What is expected: Would you retype all of these records exactly?

Supplied data:
○ ○ ○ ○ ○

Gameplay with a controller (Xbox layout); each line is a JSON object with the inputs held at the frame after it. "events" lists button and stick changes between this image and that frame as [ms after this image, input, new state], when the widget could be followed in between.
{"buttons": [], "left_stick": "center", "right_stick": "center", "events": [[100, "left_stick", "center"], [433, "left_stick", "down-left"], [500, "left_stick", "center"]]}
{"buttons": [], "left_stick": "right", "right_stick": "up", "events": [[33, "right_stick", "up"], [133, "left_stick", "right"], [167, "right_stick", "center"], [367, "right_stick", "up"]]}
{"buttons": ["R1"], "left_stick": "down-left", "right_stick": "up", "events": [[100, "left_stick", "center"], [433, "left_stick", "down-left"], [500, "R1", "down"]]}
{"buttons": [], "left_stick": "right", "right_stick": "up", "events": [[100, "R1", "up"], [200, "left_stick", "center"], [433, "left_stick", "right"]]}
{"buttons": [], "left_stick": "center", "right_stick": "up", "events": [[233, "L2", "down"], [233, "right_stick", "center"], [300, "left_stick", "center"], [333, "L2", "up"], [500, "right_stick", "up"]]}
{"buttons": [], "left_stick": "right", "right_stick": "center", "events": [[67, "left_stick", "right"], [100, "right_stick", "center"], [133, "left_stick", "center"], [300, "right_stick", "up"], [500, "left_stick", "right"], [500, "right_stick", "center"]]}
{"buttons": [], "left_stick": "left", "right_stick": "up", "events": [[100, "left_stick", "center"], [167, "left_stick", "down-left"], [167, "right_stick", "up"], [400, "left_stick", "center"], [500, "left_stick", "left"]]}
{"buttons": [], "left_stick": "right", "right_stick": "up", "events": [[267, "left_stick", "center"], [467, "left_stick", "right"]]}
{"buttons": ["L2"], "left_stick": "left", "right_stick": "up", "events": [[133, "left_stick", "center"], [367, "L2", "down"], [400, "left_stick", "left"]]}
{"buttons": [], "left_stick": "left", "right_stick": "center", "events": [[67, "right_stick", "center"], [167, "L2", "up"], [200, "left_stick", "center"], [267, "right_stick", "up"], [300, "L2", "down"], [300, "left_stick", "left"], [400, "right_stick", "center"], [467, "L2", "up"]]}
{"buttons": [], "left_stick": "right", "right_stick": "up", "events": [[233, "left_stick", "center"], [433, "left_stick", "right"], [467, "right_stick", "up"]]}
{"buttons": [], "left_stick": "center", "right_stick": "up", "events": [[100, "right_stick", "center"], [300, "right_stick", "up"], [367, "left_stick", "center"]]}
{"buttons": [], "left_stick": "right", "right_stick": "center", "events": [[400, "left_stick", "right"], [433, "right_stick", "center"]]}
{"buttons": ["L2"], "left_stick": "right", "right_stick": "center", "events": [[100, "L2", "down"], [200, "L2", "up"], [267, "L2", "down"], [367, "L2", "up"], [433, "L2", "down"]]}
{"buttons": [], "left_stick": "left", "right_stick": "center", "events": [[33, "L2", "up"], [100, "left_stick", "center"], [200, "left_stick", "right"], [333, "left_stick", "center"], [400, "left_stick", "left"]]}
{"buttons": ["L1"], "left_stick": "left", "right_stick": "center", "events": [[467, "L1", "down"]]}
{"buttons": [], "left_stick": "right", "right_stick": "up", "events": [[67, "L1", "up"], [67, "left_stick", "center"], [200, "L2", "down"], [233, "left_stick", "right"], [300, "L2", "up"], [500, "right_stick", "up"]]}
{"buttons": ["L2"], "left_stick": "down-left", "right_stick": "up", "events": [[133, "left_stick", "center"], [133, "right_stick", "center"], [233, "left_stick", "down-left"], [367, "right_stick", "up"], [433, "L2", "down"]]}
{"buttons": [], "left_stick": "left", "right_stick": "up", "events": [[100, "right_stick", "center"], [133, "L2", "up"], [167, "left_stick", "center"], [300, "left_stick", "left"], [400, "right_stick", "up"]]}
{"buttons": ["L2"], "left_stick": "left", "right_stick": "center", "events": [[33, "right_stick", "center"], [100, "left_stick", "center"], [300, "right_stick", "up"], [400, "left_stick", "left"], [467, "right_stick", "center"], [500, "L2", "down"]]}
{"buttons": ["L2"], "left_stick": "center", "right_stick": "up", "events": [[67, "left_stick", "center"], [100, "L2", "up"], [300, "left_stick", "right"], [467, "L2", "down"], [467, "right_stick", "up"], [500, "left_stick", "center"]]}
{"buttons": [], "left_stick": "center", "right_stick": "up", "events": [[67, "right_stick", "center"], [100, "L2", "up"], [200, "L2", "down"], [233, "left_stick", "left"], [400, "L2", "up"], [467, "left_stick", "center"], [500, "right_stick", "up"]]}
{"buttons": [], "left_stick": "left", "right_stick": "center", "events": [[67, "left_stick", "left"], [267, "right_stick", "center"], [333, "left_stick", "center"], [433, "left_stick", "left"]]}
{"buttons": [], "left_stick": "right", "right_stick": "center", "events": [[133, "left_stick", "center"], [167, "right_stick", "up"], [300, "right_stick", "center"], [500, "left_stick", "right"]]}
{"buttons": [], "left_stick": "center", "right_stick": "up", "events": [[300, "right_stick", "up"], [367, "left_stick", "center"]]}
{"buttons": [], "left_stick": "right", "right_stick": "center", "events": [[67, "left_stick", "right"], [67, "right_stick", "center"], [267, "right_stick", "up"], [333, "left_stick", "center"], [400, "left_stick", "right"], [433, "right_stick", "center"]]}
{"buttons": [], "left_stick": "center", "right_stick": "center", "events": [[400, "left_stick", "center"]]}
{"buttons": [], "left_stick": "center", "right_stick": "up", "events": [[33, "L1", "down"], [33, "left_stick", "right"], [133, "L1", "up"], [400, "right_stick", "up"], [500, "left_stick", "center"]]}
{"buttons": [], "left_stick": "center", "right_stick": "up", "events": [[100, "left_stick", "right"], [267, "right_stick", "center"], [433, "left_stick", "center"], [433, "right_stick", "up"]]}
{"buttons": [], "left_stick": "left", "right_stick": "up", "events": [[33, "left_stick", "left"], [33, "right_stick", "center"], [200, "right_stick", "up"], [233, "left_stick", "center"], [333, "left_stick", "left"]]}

○ ○ ○ ○ ○

Result of this exercise:
Gameplay with a controller (Xbox layout); each line is a JSON object with the inputs held at the frame after it. "events" lists button and stick changes between this image and that frame as [ms after this image, input, new state], when the widget could be followed in between.
{"buttons": [], "left_stick": "center", "right_stick": "center", "events": [[100, "left_stick", "center"], [433, "left_stick", "down-left"], [500, "left_stick", "center"]]}
{"buttons": [], "left_stick": "right", "right_stick": "up", "events": [[33, "right_stick", "up"], [133, "left_stick", "right"], [167, "right_stick", "center"], [367, "right_stick", "up"]]}
{"buttons": ["R1"], "left_stick": "down-left", "right_stick": "up", "events": [[100, "left_stick", "center"], [433, "left_stick", "down-left"], [500, "R1", "down"]]}
{"buttons": [], "left_stick": "right", "right_stick": "up", "events": [[100, "R1", "up"], [200, "left_stick", "center"], [433, "left_stick", "right"]]}
{"buttons": [], "left_stick": "center", "right_stick": "up", "events": [[233, "L2", "down"], [233, "right_stick", "center"], [300, "left_stick", "center"], [333, "L2", "up"], [500, "right_stick", "up"]]}
{"buttons": [], "left_stick": "right", "right_stick": "center", "events": [[67, "left_stick", "right"], [100, "right_stick", "center"], [133, "left_stick", "center"], [300, "right_stick", "up"], [500, "left_stick", "right"], [500, "right_stick", "center"]]}
{"buttons": [], "left_stick": "left", "right_stick": "up", "events": [[100, "left_stick", "center"], [167, "left_stick", "down-left"], [167, "right_stick", "up"], [400, "left_stick", "center"], [500, "left_stick", "left"]]}
{"buttons": [], "left_stick": "right", "right_stick": "up", "events": [[267, "left_stick", "center"], [467, "left_stick", "right"]]}
{"buttons": ["L2"], "left_stick": "left", "right_stick": "up", "events": [[133, "left_stick", "center"], [367, "L2", "down"], [400, "left_stick", "left"]]}
{"buttons": [], "left_stick": "left", "right_stick": "center", "events": [[67, "right_stick", "center"], [167, "L2", "up"], [200, "left_stick", "center"], [267, "right_stick", "up"], [300, "L2", "down"], [300, "left_stick", "left"], [400, "right_stick", "center"], [467, "L2", "up"]]}
{"buttons": [], "left_stick": "right", "right_stick": "up", "events": [[233, "left_stick", "center"], [433, "left_stick", "right"], [467, "right_stick", "up"]]}
{"buttons": [], "left_stick": "center", "right_stick": "up", "events": [[100, "right_stick", "center"], [300, "right_stick", "up"], [367, "left_stick", "center"]]}
{"buttons": [], "left_stick": "right", "right_stick": "center", "events": [[400, "left_stick", "right"], [433, "right_stick", "center"]]}
{"buttons": ["L2"], "left_stick": "right", "right_stick": "center", "events": [[100, "L2", "down"], [200, "L2", "up"], [267, "L2", "down"], [367, "L2", "up"], [433, "L2", "down"]]}
{"buttons": [], "left_stick": "left", "right_stick": "center", "events": [[33, "L2", "up"], [100, "left_stick", "center"], [200, "left_stick", "right"], [333, "left_stick", "center"], [400, "left_stick", "left"]]}
{"buttons": ["L1"], "left_stick": "left", "right_stick": "center", "events": [[467, "L1", "down"]]}
{"buttons": [], "left_stick": "right", "right_stick": "up", "events": [[67, "L1", "up"], [67, "left_stick", "center"], [200, "L2", "down"], [233, "left_stick", "right"], [300, "L2", "up"], [500, "right_stick", "up"]]}
{"buttons": ["L2"], "left_stick": "down-left", "right_stick": "up", "events": [[133, "left_stick", "center"], [133, "right_stick", "center"], [233, "left_stick", "down-left"], [367, "right_stick", "up"], [433, "L2", "down"]]}
{"buttons": [], "left_stick": "left", "right_stick": "up", "events": [[100, "right_stick", "center"], [133, "L2", "up"], [167, "left_stick", "center"], [300, "left_stick", "left"], [400, "right_stick", "up"]]}
{"buttons": ["L2"], "left_stick": "left", "right_stick": "center", "events": [[33, "right_stick", "center"], [100, "left_stick", "center"], [300, "right_stick", "up"], [400, "left_stick", "left"], [467, "right_stick", "center"], [500, "L2", "down"]]}
{"buttons": ["L2"], "left_stick": "center", "right_stick": "up", "events": [[67, "left_stick", "center"], [100, "L2", "up"], [300, "left_stick", "right"], [467, "L2", "down"], [467, "right_stick", "up"], [500, "left_stick", "center"]]}
{"buttons": [], "left_stick": "center", "right_stick": "up", "events": [[67, "right_stick", "center"], [100, "L2", "up"], [200, "L2", "down"], [233, "left_stick", "left"], [400, "L2", "up"], [467, "left_stick", "center"], [500, "right_stick", "up"]]}
{"buttons": [], "left_stick": "left", "right_stick": "center", "events": [[67, "left_stick", "left"], [267, "right_stick", "center"], [333, "left_stick", "center"], [433, "left_stick", "left"]]}
{"buttons": [], "left_stick": "right", "right_stick": "center", "events": [[133, "left_stick", "center"], [167, "right_stick", "up"], [300, "right_stick", "center"], [500, "left_stick", "right"]]}
{"buttons": [], "left_stick": "center", "right_stick": "up", "events": [[300, "right_stick", "up"], [367, "left_stick", "center"]]}
{"buttons": [], "left_stick": "right", "right_stick": "center", "events": [[67, "left_stick", "right"], [67, "right_stick", "center"], [267, "right_stick", "up"], [333, "left_stick", "center"], [400, "left_stick", "right"], [433, "right_stick", "center"]]}
{"buttons": [], "left_stick": "center", "right_stick": "center", "events": [[400, "left_stick", "center"]]}
{"buttons": [], "left_stick": "center", "right_stick": "up", "events": [[33, "L1", "down"], [33, "left_stick", "right"], [133, "L1", "up"], [400, "right_stick", "up"], [500, "left_stick", "center"]]}
{"buttons": [], "left_stick": "center", "right_stick": "up", "events": [[100, "left_stick", "right"], [267, "right_stick", "center"], [433, "left_stick", "center"], [433, "right_stick", "up"]]}
{"buttons": [], "left_stick": "left", "right_stick": "up", "events": [[33, "left_stick", "left"], [33, "right_stick", "center"], [200, "right_stick", "up"], [233, "left_stick", "center"], [333, "left_stick", "left"]]}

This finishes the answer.